Um die Junta zu besiegen, wird es aber zu signifikanten Absetzbewegungen innerhalb des Militärs kommen müssen. Und das wird erst passieren, wenn die Soldaten ihre persönliche Sicherheit auf der Seite der Rebellen eher gewährleistet sehen, sagt Bauer.
Der Westen hält sich weitestgehend heraus
Auf Hilfe aus dem Westen darf der Widerstand jedenfalls nicht zählen. Auch Österreich bzw. die EU halten sich mit Ausnahme eines Sanktionspakets zurück. Weder wird effektive humanitäre Hilfe geleistet noch die demokratisch gewählte Untergrundregierung unterstützt. Möglichkeiten gebe es genug, sagt Bauer, “aber es fehlt der politische Wille”.

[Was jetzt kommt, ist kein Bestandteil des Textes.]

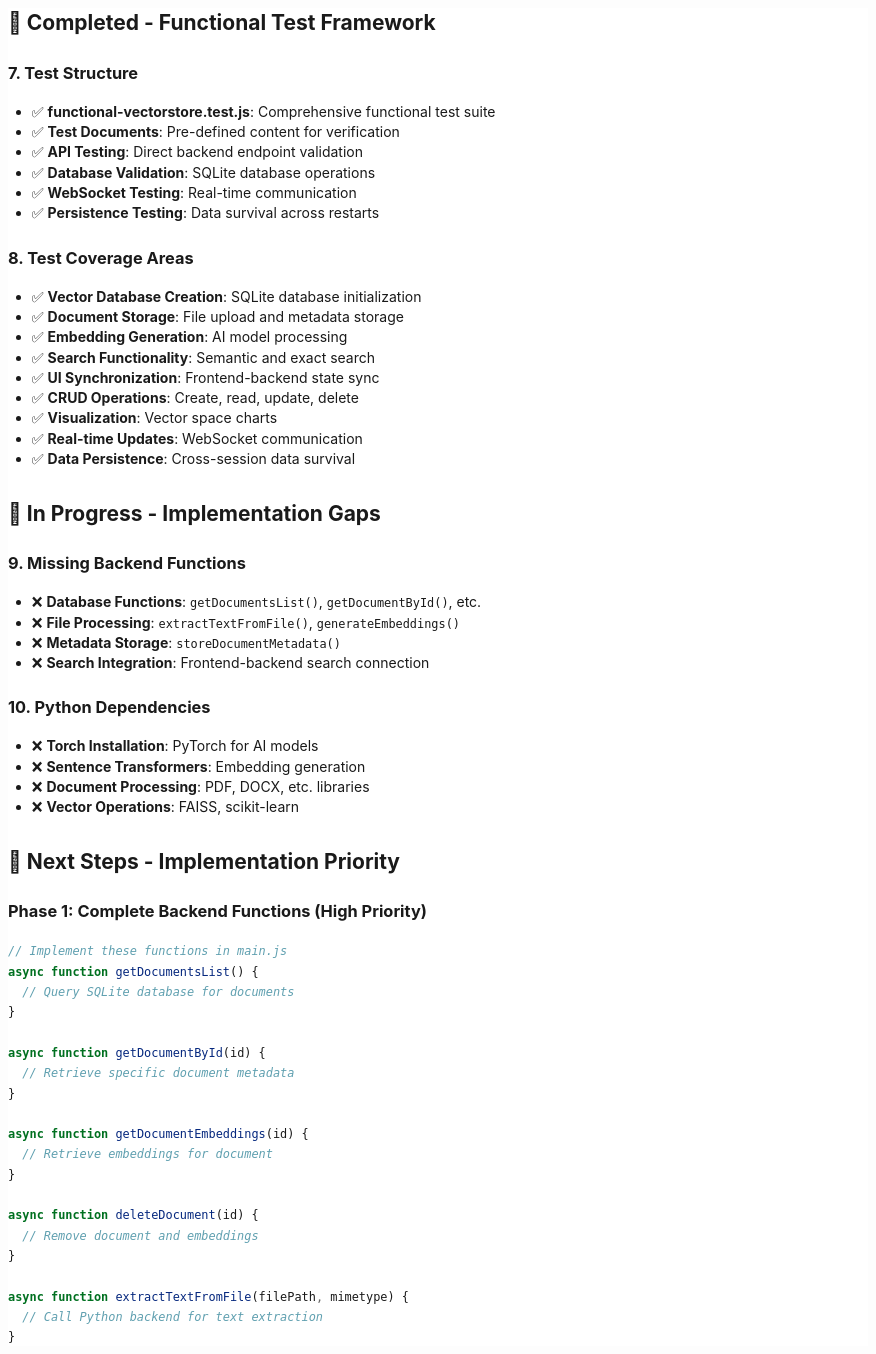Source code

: ## 🧪 **Completed - Functional Test Framework**

### **7. Test Structure**
- ✅ **functional-vectorstore.test.js**: Comprehensive functional test suite
- ✅ **Test Documents**: Pre-defined content for verification
- ✅ **API Testing**: Direct backend endpoint validation
- ✅ **Database Validation**: SQLite database operations
- ✅ **WebSocket Testing**: Real-time communication
- ✅ **Persistence Testing**: Data survival across restarts

### **8. Test Coverage Areas**
- ✅ **Vector Database Creation**: SQLite database initialization
- ✅ **Document Storage**: File upload and metadata storage
- ✅ **Embedding Generation**: AI model processing
- ✅ **Search Functionality**: Semantic and exact search
- ✅ **UI Synchronization**: Frontend-backend state sync
- ✅ **CRUD Operations**: Create, read, update, delete
- ✅ **Visualization**: Vector space charts
- ✅ **Real-time Updates**: WebSocket communication
- ✅ **Data Persistence**: Cross-session data survival

## 🚧 **In Progress - Implementation Gaps**

### **9. Missing Backend Functions**
- ❌ **Database Functions**: `getDocumentsList()`, `getDocumentById()`, etc.
- ❌ **File Processing**: `extractTextFromFile()`, `generateEmbeddings()`
- ❌ **Metadata Storage**: `storeDocumentMetadata()`
- ❌ **Search Integration**: Frontend-backend search connection

### **10. Python Dependencies**
- ❌ **Torch Installation**: PyTorch for AI models
- ❌ **Sentence Transformers**: Embedding generation
- ❌ **Document Processing**: PDF, DOCX, etc. libraries
- ❌ **Vector Operations**: FAISS, scikit-learn

## 🎯 **Next Steps - Implementation Priority**

### **Phase 1: Complete Backend Functions (High Priority)**
```javascript
// Implement these functions in main.js
async function getDocumentsList() {
  // Query SQLite database for documents
}

async function getDocumentById(id) {
  // Retrieve specific document metadata
}

async function getDocumentEmbeddings(id) {
  // Retrieve embeddings for document
}

async function deleteDocument(id) {
  // Remove document and embeddings
}

async function extractTextFromFile(filePath, mimetype) {
  // Call Python backend for text extraction
}

```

Harry ist trotzdem überzeugt, dass das Militärregime in zwei, drei Jahren besiegt sein könnte. Was dann passiert, sei die eigentliche Herausforderung. Zwar gibt es seit Längerem Verhandlungen der demokratischen Kräfte und unterschiedlicher Rebellengruppen über eine neue Verfassung, aber “es gibt derzeit noch keinen Plan für ein alternatives politisches System danach”, sagt Harry. Ohne einen solchen laufe Myanmar aber Gefahr, nach einer Befreiung von der Junta in einem Bürgerkrieg zu versinken.
Würde Harry zurückkehren, wenn er könnte? “Sofort. Ich fühle mich schon schuldig, dass ich hier bin, während andere gefangen genommen werden - oder schlimmer”, sagt er, bevor er seine Tasche schnappt und auf die Uni läuft.